Task to carry out:
Every line from the first record below down to the line that includes "Generic Register" must be reproduced exactly; the pictures are not.

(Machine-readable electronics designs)

[Start of Attachment]

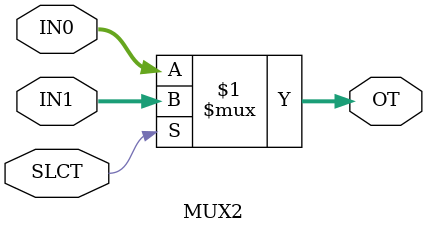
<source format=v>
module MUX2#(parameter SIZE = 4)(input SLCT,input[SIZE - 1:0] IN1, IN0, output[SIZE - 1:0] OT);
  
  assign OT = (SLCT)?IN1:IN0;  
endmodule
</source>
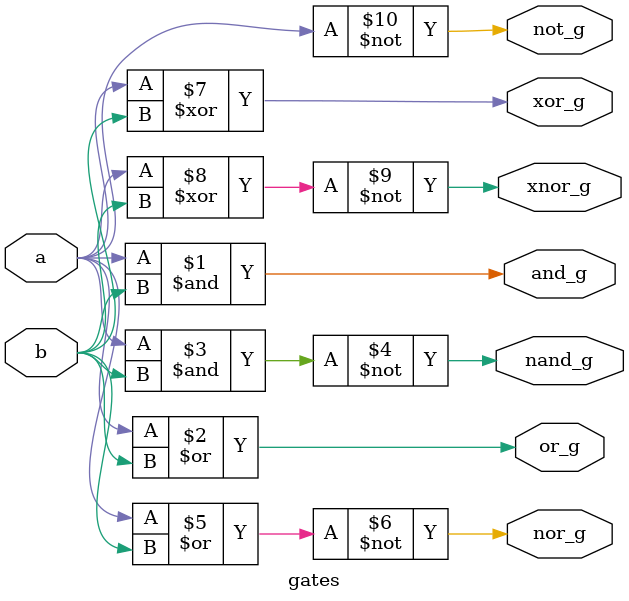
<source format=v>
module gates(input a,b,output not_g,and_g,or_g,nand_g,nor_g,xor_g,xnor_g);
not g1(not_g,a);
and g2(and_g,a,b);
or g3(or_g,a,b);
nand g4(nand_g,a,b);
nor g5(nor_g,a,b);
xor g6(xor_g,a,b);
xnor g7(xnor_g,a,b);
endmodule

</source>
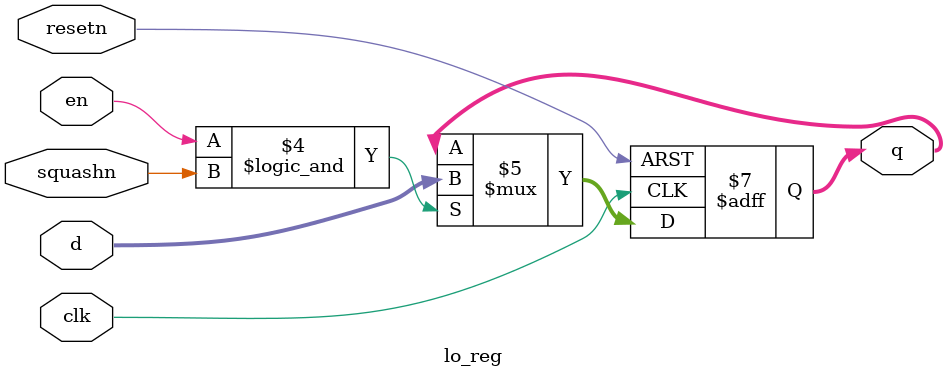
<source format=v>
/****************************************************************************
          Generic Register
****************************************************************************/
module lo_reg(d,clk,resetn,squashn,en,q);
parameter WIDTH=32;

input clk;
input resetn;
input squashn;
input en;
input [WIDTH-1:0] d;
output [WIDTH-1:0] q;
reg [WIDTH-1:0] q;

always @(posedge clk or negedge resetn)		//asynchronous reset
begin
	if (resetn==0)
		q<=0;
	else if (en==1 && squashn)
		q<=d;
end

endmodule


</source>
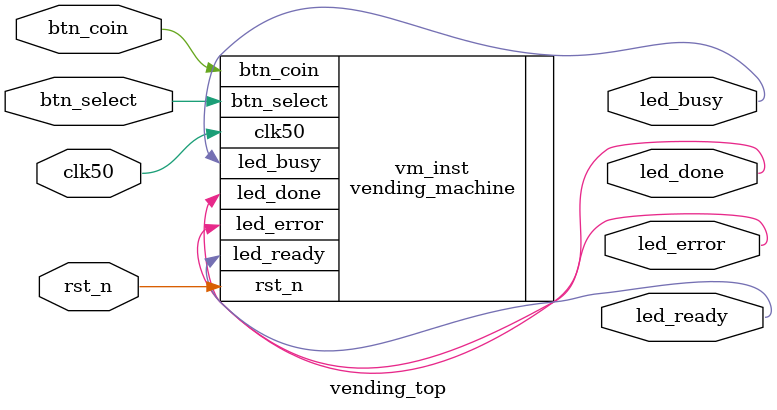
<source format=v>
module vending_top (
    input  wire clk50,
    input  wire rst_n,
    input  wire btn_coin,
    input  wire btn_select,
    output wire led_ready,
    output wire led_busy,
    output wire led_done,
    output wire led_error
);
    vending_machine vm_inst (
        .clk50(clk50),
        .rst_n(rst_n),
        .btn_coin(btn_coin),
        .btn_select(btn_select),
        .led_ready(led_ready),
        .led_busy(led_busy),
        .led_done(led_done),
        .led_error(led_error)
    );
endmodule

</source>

[End of Attachment]

Response to this exercise:
<source format=v>
module MUX2#(parameter SIZE = 4)(input SLCT,input[SIZE - 1:0] IN1, IN0, output[SIZE - 1:0] OT);
  
  assign OT = (SLCT)?IN1:IN0;  
endmodule
</source>
<source format=v>
module gates(input a,b,output not_g,and_g,or_g,nand_g,nor_g,xor_g,xnor_g);
not g1(not_g,a);
and g2(and_g,a,b);
or g3(or_g,a,b);
nand g4(nand_g,a,b);
nor g5(nor_g,a,b);
xor g6(xor_g,a,b);
xnor g7(xnor_g,a,b);
endmodule

</source>
<source format=v>
/****************************************************************************
          Generic Register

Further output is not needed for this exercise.